Based on the results of logistic regression analysis, we drew a nomogram, including pT stage, gender, defecation, bowel obstruction, number of linear stapler firings, and emergency operation. Surgeons can use our nomogram to accurately estimate the risk of AL after rectal cancer surgery, because the nomogram is composed of clinical factors before and after surgery. It can facilitate surgeons to make better surgical plans. Diverting stoma or Hartmann’s procedure would be a good treatment for patients with AL risk according to the nomogram before surgery, such as patients with bowel obstruction. Prophylactic use of antidiarrheal drugs to delay time to the first defecation after surgery or placement of the anal canal is helpful to prevent AL. In addition, we should strengthen the monitoring of such patients and perioperative interventional therapy. In addition, we should pay close attention to the changes in their condition and take effective intervention measures in time during the perioperative period.
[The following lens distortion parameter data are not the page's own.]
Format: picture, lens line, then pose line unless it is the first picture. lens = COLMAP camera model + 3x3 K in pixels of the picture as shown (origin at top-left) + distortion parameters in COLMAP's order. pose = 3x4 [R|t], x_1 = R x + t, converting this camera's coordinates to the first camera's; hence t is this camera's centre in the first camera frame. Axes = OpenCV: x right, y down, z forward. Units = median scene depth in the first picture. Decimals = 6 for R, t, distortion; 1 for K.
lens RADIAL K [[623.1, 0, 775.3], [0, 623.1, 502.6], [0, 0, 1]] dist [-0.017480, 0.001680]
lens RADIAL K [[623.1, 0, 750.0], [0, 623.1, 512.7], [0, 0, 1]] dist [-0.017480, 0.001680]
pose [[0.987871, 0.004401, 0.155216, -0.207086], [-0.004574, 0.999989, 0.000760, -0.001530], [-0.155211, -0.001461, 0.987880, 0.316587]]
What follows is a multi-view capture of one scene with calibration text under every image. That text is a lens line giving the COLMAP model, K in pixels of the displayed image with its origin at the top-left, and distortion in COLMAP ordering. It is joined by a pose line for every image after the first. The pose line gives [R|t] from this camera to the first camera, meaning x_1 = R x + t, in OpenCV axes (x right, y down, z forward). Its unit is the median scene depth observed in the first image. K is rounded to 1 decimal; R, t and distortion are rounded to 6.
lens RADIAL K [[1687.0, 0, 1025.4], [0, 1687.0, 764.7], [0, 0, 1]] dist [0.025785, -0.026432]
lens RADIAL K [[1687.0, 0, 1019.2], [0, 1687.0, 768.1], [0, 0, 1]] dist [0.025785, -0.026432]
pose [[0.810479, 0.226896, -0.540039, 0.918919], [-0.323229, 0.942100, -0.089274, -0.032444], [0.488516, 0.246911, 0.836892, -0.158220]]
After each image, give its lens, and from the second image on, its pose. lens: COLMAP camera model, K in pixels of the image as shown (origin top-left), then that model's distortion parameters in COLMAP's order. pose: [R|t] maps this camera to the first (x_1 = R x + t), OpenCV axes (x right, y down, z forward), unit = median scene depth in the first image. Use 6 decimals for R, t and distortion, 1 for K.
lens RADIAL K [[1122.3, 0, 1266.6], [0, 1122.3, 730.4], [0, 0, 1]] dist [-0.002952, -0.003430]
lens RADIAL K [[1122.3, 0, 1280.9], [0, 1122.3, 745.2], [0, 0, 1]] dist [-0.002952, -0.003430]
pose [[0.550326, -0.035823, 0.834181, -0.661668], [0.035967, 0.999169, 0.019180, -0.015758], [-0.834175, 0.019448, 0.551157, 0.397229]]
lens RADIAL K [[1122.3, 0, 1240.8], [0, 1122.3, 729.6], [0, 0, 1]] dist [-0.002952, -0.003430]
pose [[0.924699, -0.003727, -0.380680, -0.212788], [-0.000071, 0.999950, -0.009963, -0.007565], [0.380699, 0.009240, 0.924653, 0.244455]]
The advantage of our study was that it focused on the AL of patients with rectal cancer after surgery using the same surgical team. Second, the model we created was evaluated in the training set and testing set, which confirmed its good prediction ability. This study investigated a variety of factors related to AL and constructed a nomogram to better predict the risk of AL. However, the current research had some limitations. First, the postoperative AL we calculated was grade C leakage, which will lead to a low rate of postoperative AL. Second, due to the inherent defects of retrospective studies and the limited sample size (n = 406 patients), the limited sample may affect the veracity accuracy of the model. Therefore, we expect to conduct further prospective, multicenter randomized controlled studies to improve the practicability and reliability of our prediction model.
Conclusions
In this study, we evaluated the risk factors of AL after rectal cancer surgery through logistic analysis and constructed a corresponding nomogram. We verified the nomogram and found that it had good prediction ability. The nomogram can accurately identify target patients and provide a reference for the selection of perioperative treatment and surgical methods to promote individualized and accurate treatment.
Supplemental Information
Data
The data of 406 patients with rectal cancer after gastrointestinal surgery in the Third Affiliated Hospital of Sun Yat-sen University from January 2011 to May 2020 were collected (243 in the training set and 163 in the testing set).